--- START ---
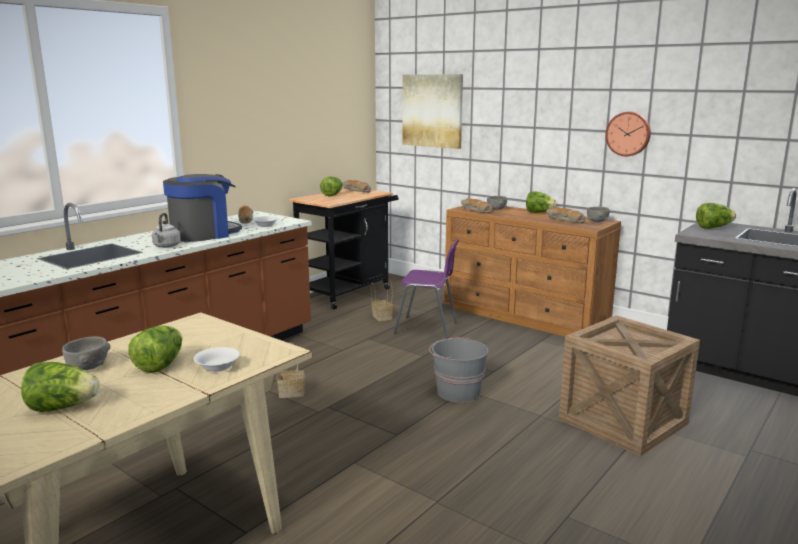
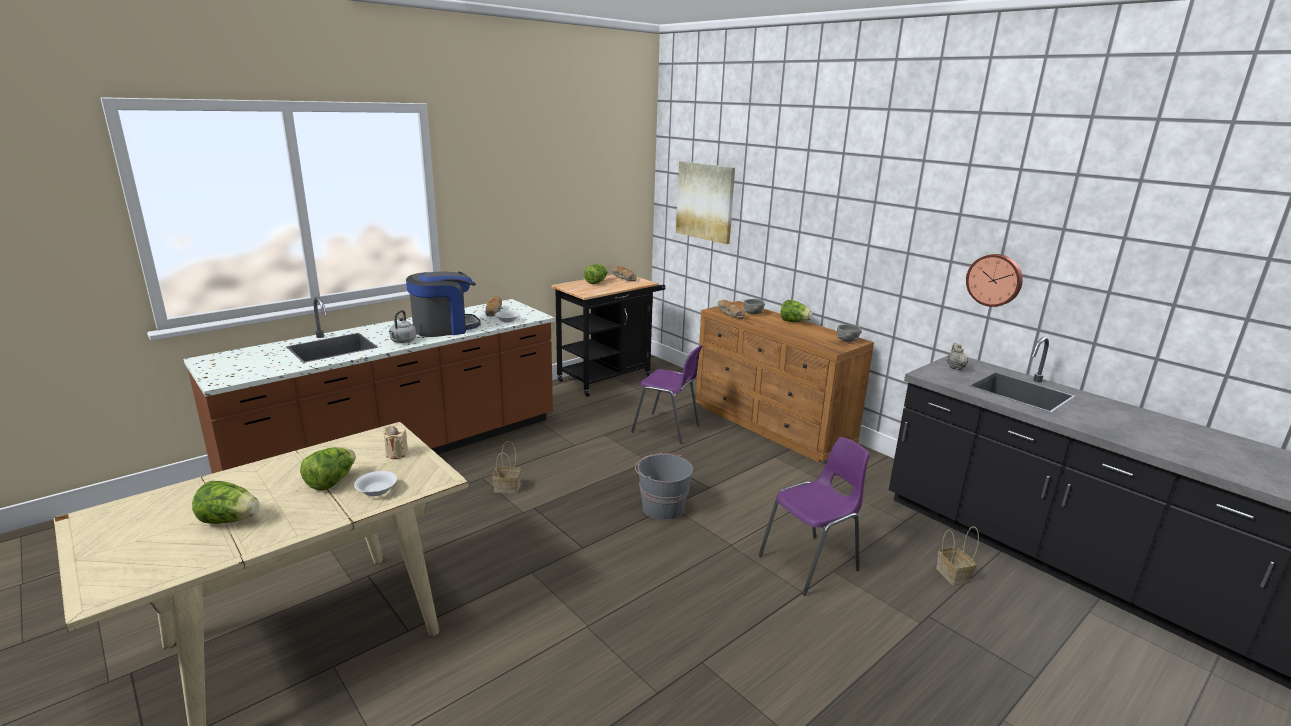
camera: 10 degrees right, 5 degrees up
grey bowl [62,336,110,370] -> none
basket [371,281,393,321] -> basket moved to [936,526,979,585]
bread [546,207,585,223] -> none
crate [559,315,700,456] -> purple chair [759,437,870,596]
wall clock [605,112,651,156] -> wall clock moved to [966,254,1023,307]
lettuce [696,203,736,229] -> beige teapot [947,343,968,370]
none -> beige candle [383,426,408,459]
--- END ---
Give back an exact copy of the material above, omitting the pictures.

# [Output of the exercise]
camera: 10 degrees right, 5 degrees up
grey bowl [62,336,110,370] -> none
basket [371,281,393,321] -> basket moved to [936,526,979,585]
bread [546,207,585,223] -> none
crate [559,315,700,456] -> purple chair [759,437,870,596]
wall clock [605,112,651,156] -> wall clock moved to [966,254,1023,307]
lettuce [696,203,736,229] -> beige teapot [947,343,968,370]
none -> beige candle [383,426,408,459]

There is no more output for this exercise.